O deputado, entretanto, relaciona o
verdadeiro fim da impunidade à efetivação da reforma agrária no país. “O
momento é de comemoração, mas isso não significa descanso. A reforma
agrária é uma dívida que nosso Estado tem para com os trabalhadores do
campo”, complementou, alertando para a necessidade da aprovação da
Proposta de Emenda Constitucional (PEC) 438, batizada de PEC do Trabalho
Escravo, na pauta de votação da Câmara dos Deputados, esta semana.
A
PEC 438 prevê a expropriação das terras nas quais sejam encontrados
trabalhadores vivendo em condições análogas a de escravos, para fins de
reforma agrária. E, exatamente por modificar a correlação de forças que
impera no campo brasileiro, deve enfrentar muita resistência da bancada
ruralista que, apesar dos protestos de ambientalistas e movimentos
sociais, já saiu vitoriosa da votação do novo Código Florestal, na
semana passada.
“Além da campanha pela aprovação da PEC do
Trabalho Escravo, a CPT está trabalhando para que a presidenta Dilma
Rousseff vete a lei que cria o novo Código Florestal em sua
integralidade. Da forma como passou, essa lei só vai acirrar ainda mais
os conflitos no campo brasileiro, pois os camponeses, quilombolas e
índios já demonstraram sua disposição de resistir ao avanço do capital”,
informa a coordenadora da CPT.
Conforme Wichinieski, de 2010
para 2011, os conflitos no campo brasileiro aumentaram 15%. Passaram de
1.186, em 2010, para 1.363, no ano passado. Um número bem acima da média
registrada de 2002 até agora, que era de 1.034 conflitos por ano. O
número de assassinados recuou de 34 para 29. Mas o de ameaçados por
pistoleiros disparou: cresceu 177,6%, passando de 125, em 2010, para
347, em 2011.
“As comunidades tradicionais, principalmente da
Amazônia Legal, estão sofrendo o impacto do avanço do capital no campo:
agronegócio, projetos de mineração etc. Tanto que a maioria dos
conflitos se dá com o setor privado, que responde por 50,2% das
ocorrências”, esclarece ela.
Massacre
O Massacre de
Eldorado dos Carajás aconteceu em 17 de abril de 1996, durante uma
operação da PM para reprimir o tráfego da rodovia PA 150, no município
de Eldorado do Carajás, sudeste do Pará, onde 1,5 mil trabalhadores
ligados ao Movimento dos Trabalhadores Rurais Sem-Terra (MST) realizavam
um protesto.
Durante a ação, 19 foram assassinados.
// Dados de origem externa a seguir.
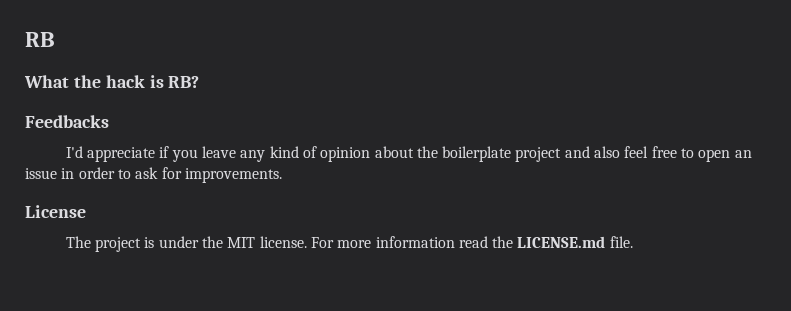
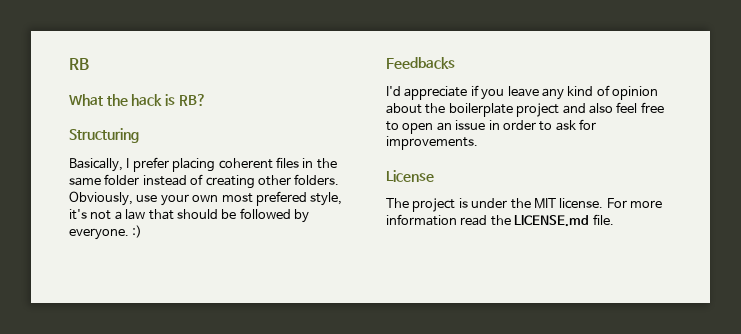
(200, 82) none -> [69,128,139,143] [69,157,337,172] [69,174,340,189] [69,191,343,206] [69,208,309,223] [69,225,143,240] // Structuring // Basically, I prefer placing coherent files in the same folder instead of creating other folders. Obviously, use your own most prefered style, it's not a law that should be followed by everyone. :)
Na maioria
dos corpos, restaram os sinais evidentes de execuções. Outros dois
morreram a caminho do hospital. Mais de 60 pessoas ficaram feridas,
muitas delas com sequelas que levarão para o resto da vida.
Desde
o massacre, o MST protagoniza uma série de ações para cobrar o fim da
impunidade contra os responsáveis. O mês de abril entrou para o
calendário do movimento como temporada anual de jornada de lutas. É o
“Abril Vermelho”, responsável pelas marchas, ocupações, atos e protestos
que, tradicionalmente, envolvem todas as regiões do país.